The development of inhalable insulin serves as a cautionary lesson for those pharmaceutical companies eager to exploit the gradual opening of the sector to greater competition - an episode that has recently come back to the fore with the death of Alfred E Mann, the businessman behind the development and promotion of the Afrezza insulin inhaler. Mann's enthusiasm for a treatment that would cut out the need for daily injections remained strong even after Pfizer developed a similar inhaler - the Exubera - only to withdraw it from circulation after notably poor sales.
"I thought the device was particularly cumbersome and ugly; some people called it 'the bong'," recalls Rogueda. "So I thought the Exubera was completely wrong. The investment in its manufacture was massive - that was foolish and meant Pfizer needed huge sales to recoup its costs in a suitable way. But they didn't materialise, so people were disappointed. When Pfizer needed to make cutbacks, it was an obvious target."
While the Afrezza was notably smaller, it largely experienced the same fate. The device was supposed to revolutionise diabetes care but only succeeded in eating away at most of Mann's estate.
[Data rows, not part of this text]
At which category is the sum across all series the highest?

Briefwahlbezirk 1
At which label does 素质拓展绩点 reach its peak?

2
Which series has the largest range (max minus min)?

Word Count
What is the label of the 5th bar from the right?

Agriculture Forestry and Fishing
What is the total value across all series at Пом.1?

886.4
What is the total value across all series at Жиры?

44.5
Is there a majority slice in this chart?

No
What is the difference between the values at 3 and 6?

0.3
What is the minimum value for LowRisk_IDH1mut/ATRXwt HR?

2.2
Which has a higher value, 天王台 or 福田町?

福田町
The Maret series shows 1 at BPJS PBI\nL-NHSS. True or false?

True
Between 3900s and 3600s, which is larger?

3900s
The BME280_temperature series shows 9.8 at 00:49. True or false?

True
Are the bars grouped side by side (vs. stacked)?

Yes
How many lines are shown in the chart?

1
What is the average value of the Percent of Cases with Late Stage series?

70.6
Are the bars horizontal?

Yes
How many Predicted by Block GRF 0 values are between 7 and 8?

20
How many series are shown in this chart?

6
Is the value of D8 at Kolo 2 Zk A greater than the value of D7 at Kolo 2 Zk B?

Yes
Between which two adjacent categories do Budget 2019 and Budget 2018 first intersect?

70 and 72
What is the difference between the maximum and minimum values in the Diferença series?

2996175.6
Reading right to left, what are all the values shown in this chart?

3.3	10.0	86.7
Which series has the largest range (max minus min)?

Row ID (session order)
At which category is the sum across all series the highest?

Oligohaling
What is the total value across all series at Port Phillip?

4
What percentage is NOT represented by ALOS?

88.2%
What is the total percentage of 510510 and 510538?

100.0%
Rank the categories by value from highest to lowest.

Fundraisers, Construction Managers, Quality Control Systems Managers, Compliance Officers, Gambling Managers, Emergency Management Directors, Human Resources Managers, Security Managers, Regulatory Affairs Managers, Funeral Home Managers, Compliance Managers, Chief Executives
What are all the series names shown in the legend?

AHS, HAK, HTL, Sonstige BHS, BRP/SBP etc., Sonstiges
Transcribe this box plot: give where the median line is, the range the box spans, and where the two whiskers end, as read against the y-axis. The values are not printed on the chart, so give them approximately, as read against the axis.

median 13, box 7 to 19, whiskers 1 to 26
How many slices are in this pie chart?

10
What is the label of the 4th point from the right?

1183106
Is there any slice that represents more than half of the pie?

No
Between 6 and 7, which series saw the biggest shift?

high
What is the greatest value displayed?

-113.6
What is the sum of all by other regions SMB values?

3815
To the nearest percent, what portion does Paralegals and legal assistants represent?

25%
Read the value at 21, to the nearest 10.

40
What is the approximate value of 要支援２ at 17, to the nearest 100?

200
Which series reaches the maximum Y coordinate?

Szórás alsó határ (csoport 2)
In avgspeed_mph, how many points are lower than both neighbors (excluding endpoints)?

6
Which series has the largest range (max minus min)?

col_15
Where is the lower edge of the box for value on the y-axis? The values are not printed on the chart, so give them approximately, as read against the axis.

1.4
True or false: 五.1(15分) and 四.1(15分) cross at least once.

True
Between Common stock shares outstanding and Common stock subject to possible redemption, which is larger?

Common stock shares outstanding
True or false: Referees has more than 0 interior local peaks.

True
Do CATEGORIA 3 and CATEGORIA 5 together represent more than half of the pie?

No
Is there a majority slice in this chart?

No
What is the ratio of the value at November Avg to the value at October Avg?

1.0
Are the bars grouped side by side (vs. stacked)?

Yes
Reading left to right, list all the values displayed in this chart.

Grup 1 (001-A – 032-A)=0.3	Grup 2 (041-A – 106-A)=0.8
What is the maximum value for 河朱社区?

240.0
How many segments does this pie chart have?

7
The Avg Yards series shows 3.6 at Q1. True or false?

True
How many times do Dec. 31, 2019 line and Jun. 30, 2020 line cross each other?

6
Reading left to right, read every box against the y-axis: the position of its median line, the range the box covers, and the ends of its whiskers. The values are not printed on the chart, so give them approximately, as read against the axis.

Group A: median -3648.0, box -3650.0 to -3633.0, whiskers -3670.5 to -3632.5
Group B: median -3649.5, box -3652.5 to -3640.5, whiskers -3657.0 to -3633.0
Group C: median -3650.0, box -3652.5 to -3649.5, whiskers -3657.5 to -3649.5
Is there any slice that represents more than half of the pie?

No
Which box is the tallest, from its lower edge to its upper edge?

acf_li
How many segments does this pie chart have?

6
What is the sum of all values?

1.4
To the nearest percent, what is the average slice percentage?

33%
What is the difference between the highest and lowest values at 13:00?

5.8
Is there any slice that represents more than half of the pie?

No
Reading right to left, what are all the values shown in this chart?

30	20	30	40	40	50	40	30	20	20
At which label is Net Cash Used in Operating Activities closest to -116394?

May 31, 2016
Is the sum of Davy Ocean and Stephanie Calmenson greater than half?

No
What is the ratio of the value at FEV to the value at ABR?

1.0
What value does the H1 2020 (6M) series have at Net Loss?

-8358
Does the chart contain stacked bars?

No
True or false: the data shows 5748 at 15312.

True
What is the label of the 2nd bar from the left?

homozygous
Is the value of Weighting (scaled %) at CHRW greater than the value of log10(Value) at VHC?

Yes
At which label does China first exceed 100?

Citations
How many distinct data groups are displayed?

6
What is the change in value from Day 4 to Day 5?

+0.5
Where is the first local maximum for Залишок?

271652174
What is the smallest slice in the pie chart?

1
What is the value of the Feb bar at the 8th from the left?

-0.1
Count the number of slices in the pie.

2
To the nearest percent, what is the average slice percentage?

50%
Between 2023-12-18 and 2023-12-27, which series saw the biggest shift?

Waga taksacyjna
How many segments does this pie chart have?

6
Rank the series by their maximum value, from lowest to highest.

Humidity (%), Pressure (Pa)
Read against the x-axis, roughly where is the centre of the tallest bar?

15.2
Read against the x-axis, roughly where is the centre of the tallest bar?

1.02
Rogueda considers the whole episode a tragic missed opportunity.
"It's a shame because, when you think of the technological advances that were made in getting the Afrezza to handle the new formulation and the patents that had to be approved to get there, it's huge, huge technology," he says. "It's a beautiful idea that they managed to make work, but I think there is a lot to piggy-back on in terms of new ideas and technological prowess."
Back to the well
If inhalable drug delivery is going to push past its reputation of expensive development costs and lacklustre research agendas, Rogueda believes one is going to have to look beyond North America and Europe. "Asia is a huge, huge market," he says. "There are about two billion people living there, and recurrence of conditions like COPD and other lung infections is huge. You could argue that maybe our medications are overpriced, but they're certainly not priced properly enough for patients in China, India, Pakistan and Indonesia."
And if Western pharmaceutical companies do not get there first, Rogueda earnestly believes that indigenous producers, particularly those operating out of Taiwan and South Korea - which are unfortunately likely to be less regulated, and more susceptible to counterfeit and low-quality ingredients - could seize the opportunity to supply that collective market and experiment with molecules in ways hitherto thought to be impossible in the West.
"There are a lot of players growing in those countries that want to supply their own market," says Rogueda. "From there, they're able to enter the Western market and start selling something that may be poor quality but cheaper."
This is not, of course, to say that the field of research in inhalable drug delivery is not a vibrant one. In February, the University of Arizona College of Pharmacy received significant publicity for its work on exploring new inhalable drug delivery methods for pulmonary diseases, and there is also ongoing research into inhalable oxytocin, funded in part by the Bill & Melinda Gates Foundation.
Major pharmaceutical companies are also exploring the potential for 'triple combination therapy', wherein the patient is treated with a dose mixture made up of three molecules instead of the conventional one or two, potentially enabling the daily treatment of acute respiratory conditions and concomitant increases in patient compliance.
"Combination therapy is very much the byword for brand companies," says Rogueda. It's one area of progression,
among many, that instils in him the confidence that, despite the current barriers to mass adoption, the ultimate benefits of inhalable drug delivery will be recognised on a much wider scale.
"I do share the optimism for the inhaled-delivery route because it has demonstrated such huge potential," he concludes.